Wind Mit Opening Protection ?

How would you handle the following Commercial Condo Wind Mit Inspection.

Two story CBS, wood truss, 4 unit building in FBC area pre-March 1, 2002. Property manager (PM) asks for Wind Mit on the Building only, not individual units ( so the address would be something like 1700-1701-1702-1703 Wildflower Ct Anywhere, FL 33333). One unit owner has approved TAS shutters on all glazed openings and all unglazed openings. How would you mark off Item # 9 Opening Protection?
Note-[FONT=Wingdings]à[/FONT] remember you are doing the entire building or the policy for the association’s part of the coverage for that building. Thanks!

Unless the ENTIRE building is covered with approved Impact rated items, then you should check box J.

**Let me throw in an additional question------what is the call if your inspecting just the unit that is fully shuttered ? **

Protected if you have proof.

Yeah, but it shouldn’t be. The whole point of protecting the envelope is to help prevent roof lift. If the roof is contiguous the protection on the individual units window and door openings are not likely to have much of an effect. Same thing goes for the unit owner that doesn’t install his… they don’t provide much protection stored in a stack in the utility closet.

I agree completely.

Are their fire walls prutruding thru the roof to separate the units or is it a continuous roof? Think, will one unit’s pressure change have a possible effect on other units…building envelop.

Are there fire walls prutruding thru the roof separating the units? All depends on if the pressure changing of one unit could have an effect on the building envelop.

No fire walls protruding thru roof.

After taking a recent course I asked this question and was informed that you should indicate that the individual unit is protected but that it is in a multi family building and let the underwriter make the determination whether credits are given.
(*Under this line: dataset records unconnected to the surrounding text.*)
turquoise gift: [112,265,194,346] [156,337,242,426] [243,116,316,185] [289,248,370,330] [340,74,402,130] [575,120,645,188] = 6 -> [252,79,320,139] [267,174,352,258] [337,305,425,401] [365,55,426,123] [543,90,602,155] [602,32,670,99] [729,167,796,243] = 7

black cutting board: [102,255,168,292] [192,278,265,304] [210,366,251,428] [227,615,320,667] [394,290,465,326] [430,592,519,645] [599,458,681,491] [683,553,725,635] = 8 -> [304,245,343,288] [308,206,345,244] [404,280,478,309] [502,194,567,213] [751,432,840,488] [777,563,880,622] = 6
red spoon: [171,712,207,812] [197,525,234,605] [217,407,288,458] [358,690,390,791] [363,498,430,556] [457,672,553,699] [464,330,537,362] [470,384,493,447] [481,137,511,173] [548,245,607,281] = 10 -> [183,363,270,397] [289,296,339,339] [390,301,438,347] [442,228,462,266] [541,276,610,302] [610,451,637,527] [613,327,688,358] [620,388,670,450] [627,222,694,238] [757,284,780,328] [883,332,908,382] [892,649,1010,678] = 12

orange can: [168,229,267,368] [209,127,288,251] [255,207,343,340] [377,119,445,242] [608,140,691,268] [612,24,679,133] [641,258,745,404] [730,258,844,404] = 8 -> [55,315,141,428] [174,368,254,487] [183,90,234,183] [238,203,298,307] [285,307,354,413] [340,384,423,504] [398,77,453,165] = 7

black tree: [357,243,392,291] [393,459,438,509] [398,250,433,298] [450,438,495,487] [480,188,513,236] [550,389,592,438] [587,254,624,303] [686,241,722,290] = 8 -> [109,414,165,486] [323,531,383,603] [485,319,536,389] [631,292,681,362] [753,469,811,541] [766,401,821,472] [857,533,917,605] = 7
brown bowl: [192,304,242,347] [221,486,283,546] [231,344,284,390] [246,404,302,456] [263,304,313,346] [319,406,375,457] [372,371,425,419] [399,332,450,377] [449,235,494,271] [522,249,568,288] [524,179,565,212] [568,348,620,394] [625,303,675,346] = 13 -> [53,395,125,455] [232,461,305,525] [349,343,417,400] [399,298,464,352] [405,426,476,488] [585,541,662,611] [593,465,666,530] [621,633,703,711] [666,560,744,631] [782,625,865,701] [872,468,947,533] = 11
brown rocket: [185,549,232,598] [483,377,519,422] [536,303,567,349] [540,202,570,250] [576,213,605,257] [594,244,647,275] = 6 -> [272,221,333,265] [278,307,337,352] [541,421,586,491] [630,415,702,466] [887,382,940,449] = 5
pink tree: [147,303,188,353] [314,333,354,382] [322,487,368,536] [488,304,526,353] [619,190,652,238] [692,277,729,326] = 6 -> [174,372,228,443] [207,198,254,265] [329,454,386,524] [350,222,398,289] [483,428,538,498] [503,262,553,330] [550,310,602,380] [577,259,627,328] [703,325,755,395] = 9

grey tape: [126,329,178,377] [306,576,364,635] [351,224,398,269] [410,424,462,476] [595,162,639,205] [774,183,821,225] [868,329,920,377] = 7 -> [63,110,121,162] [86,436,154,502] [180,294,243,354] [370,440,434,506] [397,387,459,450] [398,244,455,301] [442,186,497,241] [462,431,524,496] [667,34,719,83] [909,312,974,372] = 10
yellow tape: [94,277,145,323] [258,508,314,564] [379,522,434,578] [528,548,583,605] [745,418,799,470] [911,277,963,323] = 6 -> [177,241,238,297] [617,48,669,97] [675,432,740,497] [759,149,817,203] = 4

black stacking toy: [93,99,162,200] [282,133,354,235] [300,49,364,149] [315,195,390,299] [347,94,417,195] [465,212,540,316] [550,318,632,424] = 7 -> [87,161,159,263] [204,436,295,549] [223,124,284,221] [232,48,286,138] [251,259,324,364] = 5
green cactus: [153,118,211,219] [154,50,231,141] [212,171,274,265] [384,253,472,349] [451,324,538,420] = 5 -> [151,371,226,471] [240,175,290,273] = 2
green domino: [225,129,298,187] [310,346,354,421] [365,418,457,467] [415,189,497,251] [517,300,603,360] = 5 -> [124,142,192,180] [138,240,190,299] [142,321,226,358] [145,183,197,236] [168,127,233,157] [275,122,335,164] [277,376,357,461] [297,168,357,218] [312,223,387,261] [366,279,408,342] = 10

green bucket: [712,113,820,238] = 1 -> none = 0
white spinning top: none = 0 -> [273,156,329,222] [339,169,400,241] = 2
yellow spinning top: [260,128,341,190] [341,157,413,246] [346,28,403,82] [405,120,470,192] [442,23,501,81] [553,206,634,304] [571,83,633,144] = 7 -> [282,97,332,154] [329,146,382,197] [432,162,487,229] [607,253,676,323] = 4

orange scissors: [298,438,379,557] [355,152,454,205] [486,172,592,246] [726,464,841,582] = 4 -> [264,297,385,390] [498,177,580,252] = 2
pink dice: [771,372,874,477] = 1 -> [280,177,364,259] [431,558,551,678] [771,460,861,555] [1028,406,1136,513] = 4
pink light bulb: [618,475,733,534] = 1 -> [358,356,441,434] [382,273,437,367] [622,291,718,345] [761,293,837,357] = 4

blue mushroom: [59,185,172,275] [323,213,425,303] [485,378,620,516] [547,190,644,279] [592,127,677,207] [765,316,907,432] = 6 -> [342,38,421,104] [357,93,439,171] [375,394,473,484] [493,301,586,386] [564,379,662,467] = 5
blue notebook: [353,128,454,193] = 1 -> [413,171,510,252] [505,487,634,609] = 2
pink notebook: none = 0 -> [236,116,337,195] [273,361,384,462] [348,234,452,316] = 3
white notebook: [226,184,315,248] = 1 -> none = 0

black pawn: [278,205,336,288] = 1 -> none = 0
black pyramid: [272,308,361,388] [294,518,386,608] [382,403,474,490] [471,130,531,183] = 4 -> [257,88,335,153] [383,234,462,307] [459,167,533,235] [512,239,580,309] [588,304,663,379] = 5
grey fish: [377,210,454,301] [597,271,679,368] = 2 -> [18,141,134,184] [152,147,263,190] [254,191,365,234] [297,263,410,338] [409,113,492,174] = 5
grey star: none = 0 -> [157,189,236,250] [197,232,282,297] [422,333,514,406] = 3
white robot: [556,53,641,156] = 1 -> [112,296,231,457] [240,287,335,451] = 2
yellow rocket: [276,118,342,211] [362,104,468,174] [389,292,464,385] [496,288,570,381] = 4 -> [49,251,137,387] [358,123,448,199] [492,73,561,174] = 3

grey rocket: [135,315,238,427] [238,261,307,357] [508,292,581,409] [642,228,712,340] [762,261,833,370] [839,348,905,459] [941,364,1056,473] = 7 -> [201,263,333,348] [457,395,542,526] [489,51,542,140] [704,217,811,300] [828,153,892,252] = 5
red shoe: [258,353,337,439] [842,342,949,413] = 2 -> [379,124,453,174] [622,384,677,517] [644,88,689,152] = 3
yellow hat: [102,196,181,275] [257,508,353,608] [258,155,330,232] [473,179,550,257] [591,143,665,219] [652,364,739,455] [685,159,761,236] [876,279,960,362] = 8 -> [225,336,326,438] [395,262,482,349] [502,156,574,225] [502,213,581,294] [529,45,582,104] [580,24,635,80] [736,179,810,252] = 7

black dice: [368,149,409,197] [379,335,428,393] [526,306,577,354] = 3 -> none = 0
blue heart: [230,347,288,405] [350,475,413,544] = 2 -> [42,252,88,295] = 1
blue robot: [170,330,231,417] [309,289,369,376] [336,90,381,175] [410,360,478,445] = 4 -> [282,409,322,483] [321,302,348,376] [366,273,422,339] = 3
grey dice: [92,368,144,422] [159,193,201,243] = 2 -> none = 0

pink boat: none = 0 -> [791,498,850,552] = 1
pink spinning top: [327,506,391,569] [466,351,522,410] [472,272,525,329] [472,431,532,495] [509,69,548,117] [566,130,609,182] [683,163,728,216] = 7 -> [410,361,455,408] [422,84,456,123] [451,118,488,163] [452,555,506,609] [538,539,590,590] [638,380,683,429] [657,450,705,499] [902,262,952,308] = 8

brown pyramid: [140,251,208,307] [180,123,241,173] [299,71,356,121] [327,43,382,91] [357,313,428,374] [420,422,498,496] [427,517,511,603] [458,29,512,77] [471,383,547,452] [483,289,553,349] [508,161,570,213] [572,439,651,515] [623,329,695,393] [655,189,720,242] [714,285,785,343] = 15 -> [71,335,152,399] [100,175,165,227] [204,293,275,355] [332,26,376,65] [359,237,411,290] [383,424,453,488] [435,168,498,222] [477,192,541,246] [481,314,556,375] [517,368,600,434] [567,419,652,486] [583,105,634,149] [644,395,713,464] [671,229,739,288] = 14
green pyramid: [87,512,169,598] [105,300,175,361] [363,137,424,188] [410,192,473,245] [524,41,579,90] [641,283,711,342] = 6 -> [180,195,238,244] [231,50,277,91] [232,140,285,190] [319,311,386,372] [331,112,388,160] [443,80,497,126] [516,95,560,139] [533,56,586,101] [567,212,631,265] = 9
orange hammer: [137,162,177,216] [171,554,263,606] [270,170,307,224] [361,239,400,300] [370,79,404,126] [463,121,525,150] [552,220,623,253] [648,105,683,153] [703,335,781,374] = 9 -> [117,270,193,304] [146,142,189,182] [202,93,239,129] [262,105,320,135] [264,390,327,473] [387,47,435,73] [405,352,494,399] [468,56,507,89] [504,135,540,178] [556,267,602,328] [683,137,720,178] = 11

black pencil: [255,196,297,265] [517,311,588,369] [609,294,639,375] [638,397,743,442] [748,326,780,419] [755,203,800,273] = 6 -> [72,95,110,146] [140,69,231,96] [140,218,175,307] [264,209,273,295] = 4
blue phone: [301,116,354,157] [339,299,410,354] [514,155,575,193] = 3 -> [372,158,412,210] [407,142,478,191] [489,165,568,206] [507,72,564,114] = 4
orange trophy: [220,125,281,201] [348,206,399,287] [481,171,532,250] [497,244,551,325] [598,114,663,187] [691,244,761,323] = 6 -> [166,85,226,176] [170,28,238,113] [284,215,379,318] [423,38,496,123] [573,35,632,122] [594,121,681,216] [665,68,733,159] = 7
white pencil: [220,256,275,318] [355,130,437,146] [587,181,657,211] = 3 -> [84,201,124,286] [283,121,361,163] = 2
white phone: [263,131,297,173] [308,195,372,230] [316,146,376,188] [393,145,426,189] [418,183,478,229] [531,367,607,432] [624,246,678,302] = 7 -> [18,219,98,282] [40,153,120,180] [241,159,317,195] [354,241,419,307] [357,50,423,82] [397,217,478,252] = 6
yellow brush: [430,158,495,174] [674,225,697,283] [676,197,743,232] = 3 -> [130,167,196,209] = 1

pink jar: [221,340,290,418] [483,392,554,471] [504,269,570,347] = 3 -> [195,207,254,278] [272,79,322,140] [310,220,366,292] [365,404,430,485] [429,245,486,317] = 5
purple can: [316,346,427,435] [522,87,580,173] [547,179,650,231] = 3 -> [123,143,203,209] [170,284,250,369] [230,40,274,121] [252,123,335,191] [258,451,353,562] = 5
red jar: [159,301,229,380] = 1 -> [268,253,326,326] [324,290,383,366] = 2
Not sure exactly when fire walls became code in condo units, but they have been around for quite awhile. Most condo units have firewalls extending up through attic to the underside of roof deck, and roof trusses that are independant of each unit are the norm. You cannot effectively have a firewall if wood members run through the wall. At any rate, if you in fact have no firewalls, then i would think that you would have to consider the entire building envelope and not just the individual unit.